A More Complete Misery Index?

Since the 1970s, the original Misery Index has been modified several times, including by Harvard economist Robert Barro in 1999 and in 2011 by John Hopkins economist Steve Hanke.

Barro included much more data – and called it Barro’s Misery Index – and he included interest rates and economic growth and looked at countries other than the United States. Hanke took Barro’s Misery Index and added more data, including “the sum of the unemployment, inflation and bank lending rates, minus the percentage change in real GDP per capita.” And yes, he called it Hanke’s Misery Index and updates it yearly for close to 100 countries.
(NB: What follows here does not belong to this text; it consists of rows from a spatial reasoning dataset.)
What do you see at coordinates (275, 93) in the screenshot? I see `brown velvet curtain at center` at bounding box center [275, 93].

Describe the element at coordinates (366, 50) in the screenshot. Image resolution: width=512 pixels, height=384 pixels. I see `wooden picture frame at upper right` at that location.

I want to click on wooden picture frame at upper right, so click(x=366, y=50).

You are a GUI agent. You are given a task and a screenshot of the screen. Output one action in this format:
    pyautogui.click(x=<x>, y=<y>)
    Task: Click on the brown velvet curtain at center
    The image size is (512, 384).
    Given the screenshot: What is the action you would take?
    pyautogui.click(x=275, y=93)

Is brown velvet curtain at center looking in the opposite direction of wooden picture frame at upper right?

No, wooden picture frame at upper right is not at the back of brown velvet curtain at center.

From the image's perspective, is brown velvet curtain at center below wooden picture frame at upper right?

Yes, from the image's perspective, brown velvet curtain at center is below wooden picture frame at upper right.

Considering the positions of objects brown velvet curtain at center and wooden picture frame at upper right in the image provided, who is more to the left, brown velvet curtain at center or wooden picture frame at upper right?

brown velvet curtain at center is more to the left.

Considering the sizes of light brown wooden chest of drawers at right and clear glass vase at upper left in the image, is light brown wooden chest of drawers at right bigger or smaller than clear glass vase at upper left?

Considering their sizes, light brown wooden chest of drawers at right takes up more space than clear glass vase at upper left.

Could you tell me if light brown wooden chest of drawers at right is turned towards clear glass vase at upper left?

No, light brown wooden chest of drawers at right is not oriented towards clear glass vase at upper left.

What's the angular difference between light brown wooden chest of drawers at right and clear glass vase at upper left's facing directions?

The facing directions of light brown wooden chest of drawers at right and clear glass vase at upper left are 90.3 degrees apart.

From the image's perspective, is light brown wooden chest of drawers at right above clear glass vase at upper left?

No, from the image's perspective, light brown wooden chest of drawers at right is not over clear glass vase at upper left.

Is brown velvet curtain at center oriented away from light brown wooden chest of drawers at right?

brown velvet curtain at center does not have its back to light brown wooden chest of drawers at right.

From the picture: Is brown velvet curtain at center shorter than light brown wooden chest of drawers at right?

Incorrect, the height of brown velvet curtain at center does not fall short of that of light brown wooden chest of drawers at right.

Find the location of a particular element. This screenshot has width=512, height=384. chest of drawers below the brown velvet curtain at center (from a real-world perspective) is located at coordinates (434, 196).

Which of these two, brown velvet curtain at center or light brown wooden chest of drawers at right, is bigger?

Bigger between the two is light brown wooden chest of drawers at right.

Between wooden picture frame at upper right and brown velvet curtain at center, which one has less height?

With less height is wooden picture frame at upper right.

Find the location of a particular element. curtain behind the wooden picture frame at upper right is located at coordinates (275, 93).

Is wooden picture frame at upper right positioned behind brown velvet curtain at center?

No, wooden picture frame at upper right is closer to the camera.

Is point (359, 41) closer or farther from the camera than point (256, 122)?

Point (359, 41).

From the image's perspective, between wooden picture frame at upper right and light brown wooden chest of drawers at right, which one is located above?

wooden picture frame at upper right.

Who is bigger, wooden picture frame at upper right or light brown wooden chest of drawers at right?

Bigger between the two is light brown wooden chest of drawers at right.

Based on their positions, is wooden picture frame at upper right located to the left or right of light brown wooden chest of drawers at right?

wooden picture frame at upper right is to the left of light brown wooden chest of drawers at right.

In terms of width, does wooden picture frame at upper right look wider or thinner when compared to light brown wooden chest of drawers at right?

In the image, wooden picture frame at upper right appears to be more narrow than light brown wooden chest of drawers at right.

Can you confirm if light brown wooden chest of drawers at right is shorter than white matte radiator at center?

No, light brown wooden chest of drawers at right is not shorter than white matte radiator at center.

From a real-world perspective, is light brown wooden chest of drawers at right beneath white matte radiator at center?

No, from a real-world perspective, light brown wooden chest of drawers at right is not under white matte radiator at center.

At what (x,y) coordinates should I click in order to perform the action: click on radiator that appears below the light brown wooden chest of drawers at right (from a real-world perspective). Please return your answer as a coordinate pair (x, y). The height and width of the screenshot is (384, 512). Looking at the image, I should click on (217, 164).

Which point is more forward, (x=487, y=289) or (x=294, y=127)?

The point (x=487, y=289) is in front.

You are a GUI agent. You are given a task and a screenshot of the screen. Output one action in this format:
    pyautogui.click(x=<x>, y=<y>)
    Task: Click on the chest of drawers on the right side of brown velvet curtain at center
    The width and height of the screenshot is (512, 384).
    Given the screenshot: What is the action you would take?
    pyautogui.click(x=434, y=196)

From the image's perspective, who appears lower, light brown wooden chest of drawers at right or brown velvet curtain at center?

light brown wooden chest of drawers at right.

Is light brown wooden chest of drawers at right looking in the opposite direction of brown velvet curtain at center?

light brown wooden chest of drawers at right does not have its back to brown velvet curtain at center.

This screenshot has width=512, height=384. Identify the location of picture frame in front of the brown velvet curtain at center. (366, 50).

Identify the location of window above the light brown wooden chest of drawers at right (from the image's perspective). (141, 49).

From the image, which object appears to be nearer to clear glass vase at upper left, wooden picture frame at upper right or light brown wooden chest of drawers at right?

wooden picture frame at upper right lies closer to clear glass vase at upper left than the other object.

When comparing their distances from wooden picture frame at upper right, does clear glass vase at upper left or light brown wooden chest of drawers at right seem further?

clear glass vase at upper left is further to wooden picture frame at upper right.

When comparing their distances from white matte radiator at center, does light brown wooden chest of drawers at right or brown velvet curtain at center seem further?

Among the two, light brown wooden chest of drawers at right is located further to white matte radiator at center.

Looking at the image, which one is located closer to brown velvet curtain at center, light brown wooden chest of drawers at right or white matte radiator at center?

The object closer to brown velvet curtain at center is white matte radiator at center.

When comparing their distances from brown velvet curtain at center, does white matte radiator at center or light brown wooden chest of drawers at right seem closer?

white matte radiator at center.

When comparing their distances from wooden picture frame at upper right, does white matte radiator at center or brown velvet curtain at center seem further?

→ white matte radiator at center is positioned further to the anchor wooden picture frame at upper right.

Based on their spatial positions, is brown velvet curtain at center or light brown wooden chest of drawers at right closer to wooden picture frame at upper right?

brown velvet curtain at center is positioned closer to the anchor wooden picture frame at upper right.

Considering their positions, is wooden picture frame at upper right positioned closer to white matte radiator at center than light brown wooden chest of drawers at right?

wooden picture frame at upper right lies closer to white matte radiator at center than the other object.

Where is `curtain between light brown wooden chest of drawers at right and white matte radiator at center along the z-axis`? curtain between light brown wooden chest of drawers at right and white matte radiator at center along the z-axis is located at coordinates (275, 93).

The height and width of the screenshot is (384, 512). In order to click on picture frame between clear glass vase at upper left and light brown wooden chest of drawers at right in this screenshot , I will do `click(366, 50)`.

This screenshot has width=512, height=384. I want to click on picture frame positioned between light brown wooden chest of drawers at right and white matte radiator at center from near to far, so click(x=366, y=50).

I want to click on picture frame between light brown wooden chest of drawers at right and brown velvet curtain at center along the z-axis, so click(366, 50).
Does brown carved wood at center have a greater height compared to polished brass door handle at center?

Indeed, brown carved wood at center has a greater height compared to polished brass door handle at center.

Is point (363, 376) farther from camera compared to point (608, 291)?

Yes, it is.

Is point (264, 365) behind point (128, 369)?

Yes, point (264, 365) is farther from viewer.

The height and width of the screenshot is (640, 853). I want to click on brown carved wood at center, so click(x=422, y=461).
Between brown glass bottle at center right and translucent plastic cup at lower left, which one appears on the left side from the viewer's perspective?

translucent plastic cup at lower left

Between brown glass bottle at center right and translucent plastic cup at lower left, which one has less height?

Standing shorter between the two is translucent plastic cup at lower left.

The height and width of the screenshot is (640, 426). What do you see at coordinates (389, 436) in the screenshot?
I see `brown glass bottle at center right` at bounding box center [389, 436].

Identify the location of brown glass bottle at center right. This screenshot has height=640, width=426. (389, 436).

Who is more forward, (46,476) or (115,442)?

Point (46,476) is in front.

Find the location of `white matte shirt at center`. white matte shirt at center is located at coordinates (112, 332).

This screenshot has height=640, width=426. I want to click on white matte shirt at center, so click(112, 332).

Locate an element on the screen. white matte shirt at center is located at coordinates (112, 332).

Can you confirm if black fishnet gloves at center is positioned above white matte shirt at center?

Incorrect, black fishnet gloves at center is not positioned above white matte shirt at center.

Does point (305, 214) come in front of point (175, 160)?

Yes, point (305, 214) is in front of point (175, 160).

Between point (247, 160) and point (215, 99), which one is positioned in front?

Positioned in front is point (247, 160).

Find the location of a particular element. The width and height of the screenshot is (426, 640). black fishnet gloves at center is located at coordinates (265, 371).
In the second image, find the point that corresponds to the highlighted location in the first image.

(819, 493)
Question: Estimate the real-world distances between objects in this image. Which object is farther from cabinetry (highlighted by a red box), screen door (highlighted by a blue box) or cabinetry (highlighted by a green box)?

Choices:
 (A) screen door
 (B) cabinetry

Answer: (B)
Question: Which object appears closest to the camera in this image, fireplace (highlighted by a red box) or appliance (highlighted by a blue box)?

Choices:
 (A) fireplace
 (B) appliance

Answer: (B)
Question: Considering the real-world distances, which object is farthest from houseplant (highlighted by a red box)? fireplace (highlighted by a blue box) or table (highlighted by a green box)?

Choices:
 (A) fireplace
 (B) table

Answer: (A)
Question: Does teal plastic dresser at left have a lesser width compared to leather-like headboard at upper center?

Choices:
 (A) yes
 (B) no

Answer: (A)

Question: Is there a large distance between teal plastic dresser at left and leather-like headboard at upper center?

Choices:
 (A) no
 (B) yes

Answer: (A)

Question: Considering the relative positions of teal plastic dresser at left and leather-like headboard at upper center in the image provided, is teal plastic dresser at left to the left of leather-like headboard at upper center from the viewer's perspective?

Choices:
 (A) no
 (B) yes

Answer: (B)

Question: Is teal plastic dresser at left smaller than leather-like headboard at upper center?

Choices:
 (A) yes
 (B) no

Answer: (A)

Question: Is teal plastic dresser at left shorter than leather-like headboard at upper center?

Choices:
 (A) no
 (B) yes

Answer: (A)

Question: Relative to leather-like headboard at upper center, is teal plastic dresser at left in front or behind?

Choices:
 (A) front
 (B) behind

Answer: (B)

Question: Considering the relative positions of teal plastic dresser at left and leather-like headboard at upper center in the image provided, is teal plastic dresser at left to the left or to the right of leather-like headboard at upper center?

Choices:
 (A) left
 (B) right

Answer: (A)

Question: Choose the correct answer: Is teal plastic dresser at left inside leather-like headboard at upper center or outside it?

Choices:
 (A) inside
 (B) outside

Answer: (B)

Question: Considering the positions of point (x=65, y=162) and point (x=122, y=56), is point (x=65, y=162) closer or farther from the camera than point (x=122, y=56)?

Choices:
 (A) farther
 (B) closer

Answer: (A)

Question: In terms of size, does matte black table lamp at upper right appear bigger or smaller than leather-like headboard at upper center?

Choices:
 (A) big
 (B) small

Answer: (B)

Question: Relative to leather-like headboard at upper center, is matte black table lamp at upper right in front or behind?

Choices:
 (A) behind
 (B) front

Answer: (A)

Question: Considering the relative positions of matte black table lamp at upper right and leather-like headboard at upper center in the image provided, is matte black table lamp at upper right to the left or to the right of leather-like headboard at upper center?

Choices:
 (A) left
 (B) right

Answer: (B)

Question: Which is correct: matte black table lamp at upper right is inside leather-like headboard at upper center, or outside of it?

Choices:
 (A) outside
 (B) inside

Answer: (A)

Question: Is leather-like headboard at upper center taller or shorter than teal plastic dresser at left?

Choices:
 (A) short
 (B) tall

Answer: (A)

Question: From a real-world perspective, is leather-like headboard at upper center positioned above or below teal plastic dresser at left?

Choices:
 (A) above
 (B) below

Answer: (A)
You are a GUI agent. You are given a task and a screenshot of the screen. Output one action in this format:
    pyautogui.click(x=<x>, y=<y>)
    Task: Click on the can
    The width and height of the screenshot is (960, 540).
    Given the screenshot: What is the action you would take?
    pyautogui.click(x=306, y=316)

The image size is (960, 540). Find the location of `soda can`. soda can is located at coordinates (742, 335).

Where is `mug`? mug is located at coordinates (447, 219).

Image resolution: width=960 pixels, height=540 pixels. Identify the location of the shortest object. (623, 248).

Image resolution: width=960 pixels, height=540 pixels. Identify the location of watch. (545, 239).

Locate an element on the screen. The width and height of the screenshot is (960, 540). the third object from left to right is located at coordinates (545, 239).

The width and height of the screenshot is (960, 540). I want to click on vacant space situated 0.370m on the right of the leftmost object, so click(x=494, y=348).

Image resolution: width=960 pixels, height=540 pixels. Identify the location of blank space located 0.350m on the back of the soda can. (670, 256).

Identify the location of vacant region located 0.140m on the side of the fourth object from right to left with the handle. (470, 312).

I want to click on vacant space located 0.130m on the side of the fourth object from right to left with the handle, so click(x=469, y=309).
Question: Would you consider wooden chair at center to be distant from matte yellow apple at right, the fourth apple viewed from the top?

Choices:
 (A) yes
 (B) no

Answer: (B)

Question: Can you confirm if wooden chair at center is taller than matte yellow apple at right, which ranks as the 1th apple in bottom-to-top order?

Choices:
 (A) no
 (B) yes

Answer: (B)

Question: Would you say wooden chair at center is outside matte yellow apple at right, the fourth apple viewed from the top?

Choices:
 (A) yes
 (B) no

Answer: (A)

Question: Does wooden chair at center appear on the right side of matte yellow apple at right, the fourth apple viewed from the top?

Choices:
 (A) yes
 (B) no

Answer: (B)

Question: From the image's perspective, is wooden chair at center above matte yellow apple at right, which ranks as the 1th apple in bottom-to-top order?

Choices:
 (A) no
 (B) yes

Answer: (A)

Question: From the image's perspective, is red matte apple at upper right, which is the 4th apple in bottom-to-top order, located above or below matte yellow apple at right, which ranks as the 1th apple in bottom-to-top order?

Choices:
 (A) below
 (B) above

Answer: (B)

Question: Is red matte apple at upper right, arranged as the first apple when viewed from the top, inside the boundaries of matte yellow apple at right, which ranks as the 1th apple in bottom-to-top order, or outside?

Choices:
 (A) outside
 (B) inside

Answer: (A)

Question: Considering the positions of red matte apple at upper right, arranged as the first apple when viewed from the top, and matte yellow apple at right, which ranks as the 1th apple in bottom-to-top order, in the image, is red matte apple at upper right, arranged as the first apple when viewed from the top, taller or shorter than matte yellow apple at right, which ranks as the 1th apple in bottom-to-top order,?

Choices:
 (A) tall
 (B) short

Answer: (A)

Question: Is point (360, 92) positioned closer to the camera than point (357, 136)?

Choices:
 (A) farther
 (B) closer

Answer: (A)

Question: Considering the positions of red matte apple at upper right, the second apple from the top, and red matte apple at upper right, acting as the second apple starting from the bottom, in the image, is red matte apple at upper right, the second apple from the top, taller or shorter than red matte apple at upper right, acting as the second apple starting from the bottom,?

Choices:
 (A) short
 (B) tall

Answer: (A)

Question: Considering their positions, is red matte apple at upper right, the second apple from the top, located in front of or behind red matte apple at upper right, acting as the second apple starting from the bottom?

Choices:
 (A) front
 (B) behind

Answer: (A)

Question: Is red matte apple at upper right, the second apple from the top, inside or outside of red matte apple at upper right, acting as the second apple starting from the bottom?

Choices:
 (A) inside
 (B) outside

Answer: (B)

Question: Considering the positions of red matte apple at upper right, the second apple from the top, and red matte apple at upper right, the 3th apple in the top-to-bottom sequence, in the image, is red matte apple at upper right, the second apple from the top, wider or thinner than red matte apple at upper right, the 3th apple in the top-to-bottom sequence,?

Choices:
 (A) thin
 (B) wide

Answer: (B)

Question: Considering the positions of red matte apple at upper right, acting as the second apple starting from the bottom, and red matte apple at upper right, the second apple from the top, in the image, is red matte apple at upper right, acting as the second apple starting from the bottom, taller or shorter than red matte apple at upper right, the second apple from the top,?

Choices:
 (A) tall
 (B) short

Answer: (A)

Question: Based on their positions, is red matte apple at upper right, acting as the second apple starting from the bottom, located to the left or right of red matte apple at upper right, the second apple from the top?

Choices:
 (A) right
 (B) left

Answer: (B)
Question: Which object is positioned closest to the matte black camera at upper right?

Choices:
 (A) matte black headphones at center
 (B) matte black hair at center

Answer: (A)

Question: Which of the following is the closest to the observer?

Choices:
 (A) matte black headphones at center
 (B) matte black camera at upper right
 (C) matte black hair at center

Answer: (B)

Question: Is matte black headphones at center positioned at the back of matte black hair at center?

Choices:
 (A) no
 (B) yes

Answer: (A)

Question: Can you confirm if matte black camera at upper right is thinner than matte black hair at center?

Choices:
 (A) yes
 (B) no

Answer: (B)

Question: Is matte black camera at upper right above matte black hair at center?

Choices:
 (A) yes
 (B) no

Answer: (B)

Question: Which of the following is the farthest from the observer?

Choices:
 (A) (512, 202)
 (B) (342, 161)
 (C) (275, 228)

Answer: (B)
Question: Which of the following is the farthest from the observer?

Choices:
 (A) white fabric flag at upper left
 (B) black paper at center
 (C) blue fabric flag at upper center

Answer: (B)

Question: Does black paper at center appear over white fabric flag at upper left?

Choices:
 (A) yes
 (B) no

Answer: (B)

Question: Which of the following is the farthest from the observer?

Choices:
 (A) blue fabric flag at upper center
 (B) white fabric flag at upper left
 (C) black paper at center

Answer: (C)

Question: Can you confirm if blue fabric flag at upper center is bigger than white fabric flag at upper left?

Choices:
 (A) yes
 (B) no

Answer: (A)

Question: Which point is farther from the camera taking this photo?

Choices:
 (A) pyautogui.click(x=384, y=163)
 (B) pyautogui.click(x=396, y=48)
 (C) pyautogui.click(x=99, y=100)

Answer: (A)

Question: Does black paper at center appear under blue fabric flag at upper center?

In case you’re wondering, the most recent Hanke Misery Rankings show the following:

  • Japan is the happiest country in the world (because it is the least miserable country in the world);
  • Hungary is the second happiest country in the world (it was the second happiest the year before too);
  • Thailand is the third happiest country in the world (it was the happiest the year before);
  • Venezuela is the most miserable country in the world (it held the same title for the previous four years too);
  • Argentina is the second most miserable country in the world; and
  • Iran is the third most miserable country in the world.

Something to Think About

But while Hanke’s findings are undoubtedly rooted in mathematical precision, one could argue that his conclusions – the rankings – are a bit of a head-scratcher.

Consider this:

  • The United States is the 33rd happiest country in the world;
  • China is the 27th happiest country in the world

While maybe the model dictates those rankings, it’s a reminder that:

“Happiness is a direction, not a place.”